Third, Abbey argues that the District Court should have granted his application for leave to amend the complaint in order to cure his defective pleading of an agency relationship between Skokos and 3F Therapeutics. In his opposition to defendants’ motion to dismiss the complaint, Skokos requested leave to amend his complaint in the event that the District Court found it deficient, noting that “[a]dditional facts . . . have come to light . . . [that] can bolster the claims asserted in the original Complaint.” Mem. in Opp. to Mot. to Dismiss, dated May 1, 2006, at 24. Among the additional facts uncovered by Abbey was that Skokos was a director of 3F Therapeutics at the time he allegedly induced Abbey to invest in that company Id. at 2 n. 2. This allegation could permit an inference that Skokos acted as an agent for 3F Therapeutics see, e.g., United States v.
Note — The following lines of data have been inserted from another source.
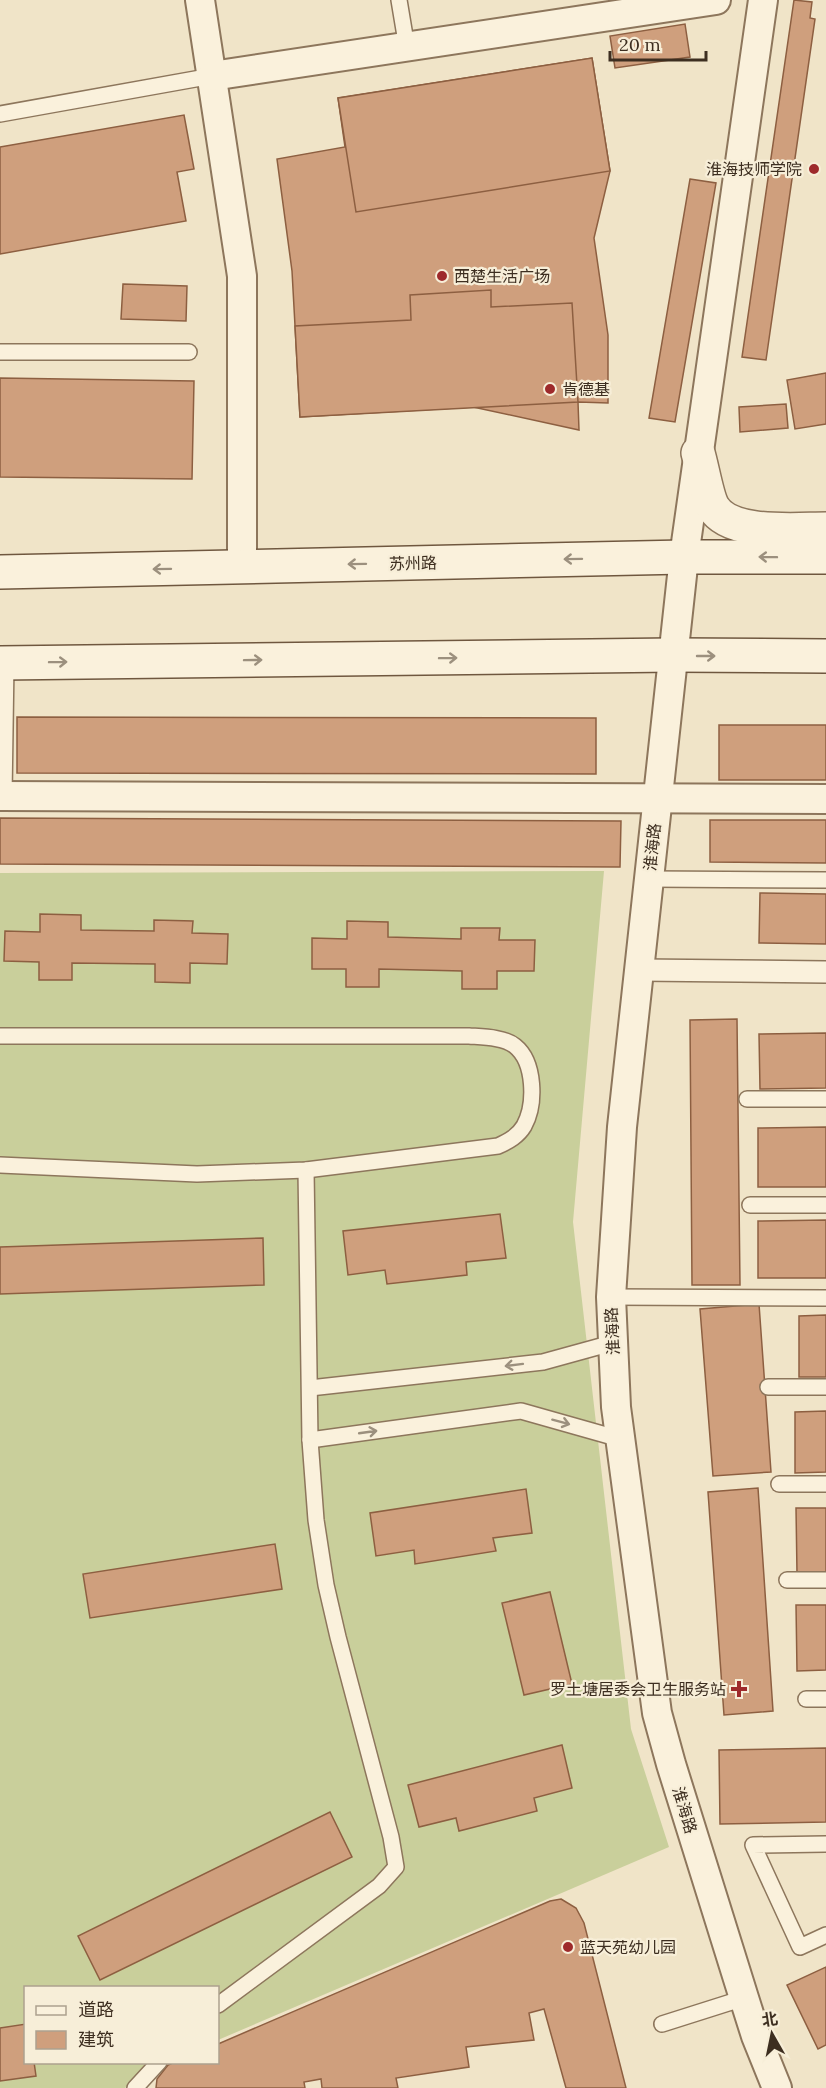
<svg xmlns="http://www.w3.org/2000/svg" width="826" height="2088" viewBox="0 0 826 2088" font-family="Lora,'Noto Sans SC',serif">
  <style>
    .garden { fill: #c9cf9b }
    .building { fill: #cf9f7d; stroke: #8d5f41; stroke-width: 1.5 }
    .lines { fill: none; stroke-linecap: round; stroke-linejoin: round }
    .service-casing { stroke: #8d765c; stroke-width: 18 }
    .pedestrian-casing { stroke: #8d765c; stroke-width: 24 }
    .minor-casing { stroke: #8d765c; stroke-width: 32 }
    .tertiary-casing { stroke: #8d765c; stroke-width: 36 }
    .secondary-casing { stroke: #6f573f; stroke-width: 36 }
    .service { stroke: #faf1dc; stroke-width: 15 }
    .pedestrian { stroke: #faf1dc; stroke-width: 21 }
    .minor { stroke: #faf1dc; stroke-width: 28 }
    .tertiary { stroke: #faf1dc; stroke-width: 33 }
    .secondary { stroke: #faf1dc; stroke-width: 33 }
    .oneway { stroke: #9c907e }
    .poi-dot { fill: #9e2a2b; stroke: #f7eed8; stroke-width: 2 }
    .labels { text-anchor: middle; stroke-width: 4.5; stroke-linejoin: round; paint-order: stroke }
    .poi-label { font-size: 16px; fill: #3d2e20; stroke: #f7eed8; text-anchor: start }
    .street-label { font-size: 16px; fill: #3d2e20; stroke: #f7eed8 }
  </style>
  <rect width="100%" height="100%" fill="#f0e4c8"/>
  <polygon class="garden" points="604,871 573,1222 631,1729 669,1847 218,2040 218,1988 26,1988 26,2062 166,2063 150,2069 125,2088 0,2088 0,873"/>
  <g class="building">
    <polygon points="794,0 812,2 810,18 815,19 766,360 742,357"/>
    <polygon points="685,24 690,57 615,68 610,36"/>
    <polygon points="592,58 610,171 594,238 608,335 608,403 578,402 579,430 473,407 300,417 292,271 277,159 345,147 338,98"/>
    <polygon points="592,58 610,171 356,212 338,98"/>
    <polygon points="184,115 194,169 177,172 186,221 0,254 0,147"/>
    <polygon points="690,179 716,183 675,422 649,418"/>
    <polygon points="123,284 187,286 186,321 121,319"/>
    <polygon points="491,290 491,307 572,303 578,402 300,417 295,326 411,320 410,295"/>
    <polygon points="826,373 826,424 795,429 787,380"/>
    <polygon points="0,378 194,381 192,479 0,477"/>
    <polygon points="786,404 788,428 740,432 739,407"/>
    <polygon points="17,717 596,718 596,774 17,773"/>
    <rect x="719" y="725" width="107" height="55"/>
    <polygon points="0,818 621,821 620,867 0,864"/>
    <polygon points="710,820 826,820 826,863 710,862"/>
    <polygon points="760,893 826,894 826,944 759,943"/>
    <polygon points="40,914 81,915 81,930 154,931 154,920 193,921 192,933 228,934 227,964 190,963 190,983 155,982 155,964 72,963 72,980 39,980 39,962 4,961 5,931 40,932"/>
    <polygon points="347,921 388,922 388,937 461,939 461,928 500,928 499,940 535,940 534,971 497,971 497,989 462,989 462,971 379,969 379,987 346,987 346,969 312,969 312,938 347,939"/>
    <polygon points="737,1019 740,1285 692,1285 690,1020"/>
    <polygon points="826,1033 826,1088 760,1089 759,1034"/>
    <polygon points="826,1127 826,1187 758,1187 758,1128"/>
    <polygon points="500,1214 506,1258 466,1262 467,1275 387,1284 385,1270 348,1275 343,1231"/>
    <polygon points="826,1220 826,1278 758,1278 758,1221"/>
    <polygon points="263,1238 264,1285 0,1294 0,1247"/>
    <polygon points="759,1304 771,1472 713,1476 700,1309"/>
    <polygon points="826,1315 826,1377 799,1377 799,1316"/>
    <polygon points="826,1411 826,1472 795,1473 795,1412"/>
    <polygon points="758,1488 773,1711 724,1715 708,1492"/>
    <polygon points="526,1489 532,1533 493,1538 496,1551 415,1564 414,1550 376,1556 370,1513"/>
    <polygon points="796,1508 826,1508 826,1573 797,1573"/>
    <polygon points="275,1544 282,1589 90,1618 83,1574"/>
    <polygon points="550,1592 572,1684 524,1695 502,1603"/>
    <polygon points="796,1605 826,1605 826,1670 797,1671"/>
    <polygon points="562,1745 572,1788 534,1798 537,1811 459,1831 456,1818 419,1827 408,1785"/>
    <polygon points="826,1748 826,1822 720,1824 719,1750"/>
    <polygon points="330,1812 352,1857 100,1980 78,1936"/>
    <polygon points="561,1899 576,1908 584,1923 626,2088 566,2088 544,2009 529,2013 534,2040 466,2047 469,2067 396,2078 398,2088 322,2088 321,2079 304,2082 305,2088 156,2088 157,2079 168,2065 175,2062 218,2062 218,2044 550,1901"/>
    <polygon points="826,1967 826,2045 818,2049 787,1985"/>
    <polygon points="26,2024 26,2062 34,2062 36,2076 0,2081 0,2028"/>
  </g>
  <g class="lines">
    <g class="service-casing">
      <g id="service">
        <polyline points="399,0 407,48"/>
        <polyline points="0,114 212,76"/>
        <polyline points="0,352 189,352"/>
        <polyline points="4,796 6,663"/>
        <polyline points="649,879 826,880"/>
        <path d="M0,1036H469C483,1037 504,1037 515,1046C535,1062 536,1104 524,1126C518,1136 509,1141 498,1146L306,1170L197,1174L0,1165"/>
        <polyline points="747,1099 826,1099"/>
        <polyline points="750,1205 826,1205"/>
        <polyline points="611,1297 826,1298"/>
        <polyline points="768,1387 826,1387"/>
        <polyline points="310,1388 543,1362 612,1343"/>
        <polyline points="310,1440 521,1411 620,1439"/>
        <polyline points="779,1484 826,1484"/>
        <polyline points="787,1580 826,1580"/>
        <polyline points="806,1699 826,1699"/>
        <polyline points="826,1844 753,1845 800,1947 826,1935"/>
        <polyline points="218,2005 379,1886 396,1867 391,1837 338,1637 326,1585 316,1520 310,1440 306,1170"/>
        <polyline points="662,2024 744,1998"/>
        <polyline points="135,2088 159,2062"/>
      </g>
    </g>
    <g class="pedestrian-casing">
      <polyline id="pedestrian" points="639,970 826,972"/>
    </g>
    <g class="minor-casing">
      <g id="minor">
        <polyline points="200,0 242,276 242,567"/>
        <polyline points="763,0 684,557 622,1127 611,1297 616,1407 657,1713 671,1764 744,1998 756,2036 777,2088"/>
        <polyline points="212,76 716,0"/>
        <polyline points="0,796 826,799"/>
      </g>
    </g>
    <g class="tertiary-casing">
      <path id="tertiary" d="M698,453C702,466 707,497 713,507C730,536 796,529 826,529"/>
    </g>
    <g class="secondary-casing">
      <g id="secondary">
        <polyline points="0,572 684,557 826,557"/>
        <polyline points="0,663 673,655 826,656"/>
      </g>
    </g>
    <use href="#service" class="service"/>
    <use href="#pedestrian" class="pedestrian"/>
    <use href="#minor" class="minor"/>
    <use href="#tertiary" class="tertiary"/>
    <use href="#secondary" class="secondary"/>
  </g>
  <defs><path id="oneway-shaft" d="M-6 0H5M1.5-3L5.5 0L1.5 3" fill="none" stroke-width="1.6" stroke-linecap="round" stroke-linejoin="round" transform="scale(1.5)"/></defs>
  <g class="oneway">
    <use href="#oneway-shaft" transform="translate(768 557) rotate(-179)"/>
    <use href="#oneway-shaft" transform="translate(573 559) rotate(179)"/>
    <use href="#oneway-shaft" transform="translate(357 564) rotate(179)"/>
    <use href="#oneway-shaft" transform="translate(162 569) rotate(179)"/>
    <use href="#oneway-shaft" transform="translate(706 656)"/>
    <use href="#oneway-shaft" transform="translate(448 658) rotate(-1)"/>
    <use href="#oneway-shaft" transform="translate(253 660) rotate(-1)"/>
    <use href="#oneway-shaft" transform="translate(58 662) rotate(-1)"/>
    <use href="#oneway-shaft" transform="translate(514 1365) rotate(173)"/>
    <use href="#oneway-shaft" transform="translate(561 1422) rotate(15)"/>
    <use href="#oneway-shaft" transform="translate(368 1432) rotate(-8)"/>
  </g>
  <g class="poi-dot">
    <circle cx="814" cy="169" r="6"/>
    <circle cx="442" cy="276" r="6"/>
    <circle cx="550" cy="389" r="6"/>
    <path d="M736 1680h6v6h6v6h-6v6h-6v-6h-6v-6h6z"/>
    <circle cx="568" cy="1947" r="6"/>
  </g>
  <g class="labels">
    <g class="poi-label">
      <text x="802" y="175" text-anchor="end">淮海技师学院</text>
      <text x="454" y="282">西楚生活广场</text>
      <text x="562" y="395">肯德基</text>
      <text x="726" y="1695" text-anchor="end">罗土塘居委会卫生服务站</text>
      <text x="580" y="1953">蓝天苑幼儿园</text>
    </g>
    <g class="street-label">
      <text transform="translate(413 563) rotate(-1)" y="6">苏州路</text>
      <text transform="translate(652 847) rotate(-84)" y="6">淮海路</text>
      <text transform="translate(612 1331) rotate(-93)" y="6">淮海路</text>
      <text transform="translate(685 1810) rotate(73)" y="6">淮海路</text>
    </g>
  </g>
  <rect x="24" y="1986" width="195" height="78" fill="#f7eed8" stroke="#ada18e" stroke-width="1.5"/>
  <rect x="36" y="2006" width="30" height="9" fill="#faf1dc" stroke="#ada18e" stroke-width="1.5"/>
  <text x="78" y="2016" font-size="18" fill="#3d2e20">道路</text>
  <rect x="36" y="2031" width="30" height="18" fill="#cf9f7d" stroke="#ada18e" stroke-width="1.5"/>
  <text x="78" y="2046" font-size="18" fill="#3d2e20">建筑</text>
  <g transform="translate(772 2034) rotate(351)" stroke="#f7eed8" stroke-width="4.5" paint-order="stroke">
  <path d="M0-4.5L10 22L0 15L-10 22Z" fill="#3d2e20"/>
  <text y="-9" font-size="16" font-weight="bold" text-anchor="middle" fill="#3d2e20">北</text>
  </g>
  <path d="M610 51v9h96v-9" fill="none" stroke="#3d2e20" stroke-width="3"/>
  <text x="619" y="51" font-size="18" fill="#3d2e20" stroke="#f7eed8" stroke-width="4.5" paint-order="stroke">20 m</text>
</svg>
International Bhd. of Teamsters, 12 F.3d 360, 366 (2d Cir. 1993) (“A director of a corporation unquestionably acts as an agent of that corporation.”), and solicited investors on the company’s behalf. Under our precedents, “[a]s long as appellants have at least colorable grounds for relief, justice does require leave to amend.” Kaster v. Modification Systems, Inc., 731 F.2d 1014, 1018 (2d Cir. 1984) (internal quotation marks and ellipsis omitted). Because the District Court did not set forth a reason for denying Abbey’s application, and we see no basis for denying it, we conclude that Abbey should have been granted leave to amend his complaint.
3F Therapeutics advances several other grounds for affirming the dismissal of Abbey’s complaint. We intimate no view on the merits of those grounds, leaving them instead for the District Court to consider in the first instance.
Accordingly, we AFFIRM the judgment of the District Court with respect to Theodore C. Skokos, 3F Partners Limited Partnership II, and 3F Management II, LLC; VACATE the judgment with respect to 3F
Therapeutics, Inc.; and REMAND the case for further proceedings consistent with this order.